Copy out all the data, word for word.

--*--

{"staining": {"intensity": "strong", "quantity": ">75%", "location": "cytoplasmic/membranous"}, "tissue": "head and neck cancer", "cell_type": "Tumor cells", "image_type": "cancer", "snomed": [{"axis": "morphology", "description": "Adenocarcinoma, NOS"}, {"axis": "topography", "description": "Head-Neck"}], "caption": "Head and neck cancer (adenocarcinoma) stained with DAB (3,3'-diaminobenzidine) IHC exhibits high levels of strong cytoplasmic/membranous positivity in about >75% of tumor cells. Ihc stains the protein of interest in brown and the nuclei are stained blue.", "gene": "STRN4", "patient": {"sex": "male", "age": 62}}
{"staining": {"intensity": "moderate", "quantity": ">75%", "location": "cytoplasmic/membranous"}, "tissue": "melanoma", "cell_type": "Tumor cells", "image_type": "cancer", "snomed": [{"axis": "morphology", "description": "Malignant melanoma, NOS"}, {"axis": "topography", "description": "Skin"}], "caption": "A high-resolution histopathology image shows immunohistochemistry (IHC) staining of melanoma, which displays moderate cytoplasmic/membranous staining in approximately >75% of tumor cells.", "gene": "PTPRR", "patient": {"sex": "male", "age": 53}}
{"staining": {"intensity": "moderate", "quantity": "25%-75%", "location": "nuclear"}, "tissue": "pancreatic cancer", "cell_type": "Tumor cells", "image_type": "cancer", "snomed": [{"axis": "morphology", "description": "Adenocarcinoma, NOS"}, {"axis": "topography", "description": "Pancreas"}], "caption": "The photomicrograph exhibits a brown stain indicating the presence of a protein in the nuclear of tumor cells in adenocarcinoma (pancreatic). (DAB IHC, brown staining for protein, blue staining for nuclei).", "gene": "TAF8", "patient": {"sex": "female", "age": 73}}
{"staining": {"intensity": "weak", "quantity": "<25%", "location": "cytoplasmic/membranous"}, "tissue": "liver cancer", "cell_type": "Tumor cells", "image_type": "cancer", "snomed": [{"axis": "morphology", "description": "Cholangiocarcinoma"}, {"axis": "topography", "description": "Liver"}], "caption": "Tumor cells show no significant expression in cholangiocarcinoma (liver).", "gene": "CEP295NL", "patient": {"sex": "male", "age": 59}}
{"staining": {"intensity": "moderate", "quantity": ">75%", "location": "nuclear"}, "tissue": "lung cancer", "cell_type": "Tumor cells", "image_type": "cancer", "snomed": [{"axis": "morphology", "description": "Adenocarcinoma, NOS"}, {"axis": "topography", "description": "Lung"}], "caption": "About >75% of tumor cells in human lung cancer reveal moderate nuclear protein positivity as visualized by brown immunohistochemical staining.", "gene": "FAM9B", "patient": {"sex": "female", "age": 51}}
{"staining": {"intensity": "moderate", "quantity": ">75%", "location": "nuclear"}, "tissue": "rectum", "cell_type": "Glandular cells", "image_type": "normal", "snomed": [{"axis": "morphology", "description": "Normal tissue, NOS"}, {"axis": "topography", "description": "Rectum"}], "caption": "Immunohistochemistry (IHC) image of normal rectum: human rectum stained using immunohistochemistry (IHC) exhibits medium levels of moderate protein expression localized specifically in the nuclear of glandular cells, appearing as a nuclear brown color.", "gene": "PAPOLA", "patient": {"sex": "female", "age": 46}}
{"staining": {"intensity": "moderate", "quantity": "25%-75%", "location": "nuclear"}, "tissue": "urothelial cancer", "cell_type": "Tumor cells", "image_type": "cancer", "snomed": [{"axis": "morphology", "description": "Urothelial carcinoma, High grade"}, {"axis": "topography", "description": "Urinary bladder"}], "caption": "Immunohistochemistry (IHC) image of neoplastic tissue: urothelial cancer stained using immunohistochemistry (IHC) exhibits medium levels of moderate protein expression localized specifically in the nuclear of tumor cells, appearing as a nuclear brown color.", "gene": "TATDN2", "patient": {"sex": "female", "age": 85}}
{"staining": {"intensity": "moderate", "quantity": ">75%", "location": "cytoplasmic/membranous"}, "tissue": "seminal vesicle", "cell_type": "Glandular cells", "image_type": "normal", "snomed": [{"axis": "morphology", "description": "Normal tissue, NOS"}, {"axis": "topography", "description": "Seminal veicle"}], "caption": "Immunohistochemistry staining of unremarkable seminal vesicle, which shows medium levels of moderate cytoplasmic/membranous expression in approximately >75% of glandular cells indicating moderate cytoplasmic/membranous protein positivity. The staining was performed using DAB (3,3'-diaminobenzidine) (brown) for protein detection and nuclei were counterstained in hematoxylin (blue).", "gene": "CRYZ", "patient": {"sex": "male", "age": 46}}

--*--

**Result below**
{"staining": {"intensity": "strong", "quantity": ">75%", "location": "cytoplasmic/membranous"}, "tissue": "head and neck cancer", "cell_type": "Tumor cells", "image_type": "cancer", "snomed": [{"axis": "morphology", "description": "Adenocarcinoma, NOS"}, {"axis": "topography", "description": "Head-Neck"}], "caption": "Head and neck cancer (adenocarcinoma) stained with DAB (3,3'-diaminobenzidine) IHC exhibits high levels of strong cytoplasmic/membranous positivity in about >75% of tumor cells. Ihc stains the protein of interest in brown and the nuclei are stained blue.", "gene": "STRN4", "patient": {"sex": "male", "age": 62}}
{"staining": {"intensity": "moderate", "quantity": ">75%", "location": "cytoplasmic/membranous"}, "tissue": "melanoma", "cell_type": "Tumor cells", "image_type": "cancer", "snomed": [{"axis": "morphology", "description": "Malignant melanoma, NOS"}, {"axis": "topography", "description": "Skin"}], "caption": "A high-resolution histopathology image shows immunohistochemistry (IHC) staining of melanoma, which displays moderate cytoplasmic/membranous staining in approximately >75% of tumor cells.", "gene": "PTPRR", "patient": {"sex": "male", "age": 53}}
{"staining": {"intensity": "moderate", "quantity": "25%-75%", "location": "nuclear"}, "tissue": "pancreatic cancer", "cell_type": "Tumor cells", "image_type": "cancer", "snomed": [{"axis": "morphology", "description": "Adenocarcinoma, NOS"}, {"axis": "topography", "description": "Pancreas"}], "caption": "The photomicrograph exhibits a brown stain indicating the presence of a protein in the nuclear of tumor cells in adenocarcinoma (pancreatic). (DAB IHC, brown staining for protein, blue staining for nuclei).", "gene": "TAF8", "patient": {"sex": "female", "age": 73}}
{"staining": {"intensity": "weak", "quantity": "<25%", "location": "cytoplasmic/membranous"}, "tissue": "liver cancer", "cell_type": "Tumor cells", "image_type": "cancer", "snomed": [{"axis": "morphology", "description": "Cholangiocarcinoma"}, {"axis": "topography", "description": "Liver"}], "caption": "Tumor cells show no significant expression in cholangiocarcinoma (liver).", "gene": "CEP295NL", "patient": {"sex": "male", "age": 59}}
{"staining": {"intensity": "moderate", "quantity": ">75%", "location": "nuclear"}, "tissue": "lung cancer", "cell_type": "Tumor cells", "image_type": "cancer", "snomed": [{"axis": "morphology", "description": "Adenocarcinoma, NOS"}, {"axis": "topography", "description": "Lung"}], "caption": "About >75% of tumor cells in human lung cancer reveal moderate nuclear protein positivity as visualized by brown immunohistochemical staining.", "gene": "FAM9B", "patient": {"sex": "female", "age": 51}}
{"staining": {"intensity": "moderate", "quantity": ">75%", "location": "nuclear"}, "tissue": "rectum", "cell_type": "Glandular cells", "image_type": "normal", "snomed": [{"axis": "morphology", "description": "Normal tissue, NOS"}, {"axis": "topography", "description": "Rectum"}], "caption": "Immunohistochemistry (IHC) image of normal rectum: human rectum stained using immunohistochemistry (IHC) exhibits medium levels of moderate protein expression localized specifically in the nuclear of glandular cells, appearing as a nuclear brown color.", "gene": "PAPOLA", "patient": {"sex": "female", "age": 46}}
{"staining": {"intensity": "moderate", "quantity": "25%-75%", "location": "nuclear"}, "tissue": "urothelial cancer", "cell_type": "Tumor cells", "image_type": "cancer", "snomed": [{"axis": "morphology", "description": "Urothelial carcinoma, High grade"}, {"axis": "topography", "description": "Urinary bladder"}], "caption": "Immunohistochemistry (IHC) image of neoplastic tissue: urothelial cancer stained using immunohistochemistry (IHC) exhibits medium levels of moderate protein expression localized specifically in the nuclear of tumor cells, appearing as a nuclear brown color.", "gene": "TATDN2", "patient": {"sex": "female", "age": 85}}
{"staining": {"intensity": "moderate", "quantity": ">75%", "location": "cytoplasmic/membranous"}, "tissue": "seminal vesicle", "cell_type": "Glandular cells", "image_type": "normal", "snomed": [{"axis": "morphology", "description": "Normal tissue, NOS"}, {"axis": "topography", "description": "Seminal veicle"}], "caption": "Immunohistochemistry staining of unremarkable seminal vesicle, which shows medium levels of moderate cytoplasmic/membranous expression in approximately >75% of glandular cells indicating moderate cytoplasmic/membranous protein positivity. The staining was performed using DAB (3,3'-diaminobenzidine) (brown) for protein detection and nuclei were counterstained in hematoxylin (blue).", "gene": "CRYZ", "patient": {"sex": "male", "age": 46}}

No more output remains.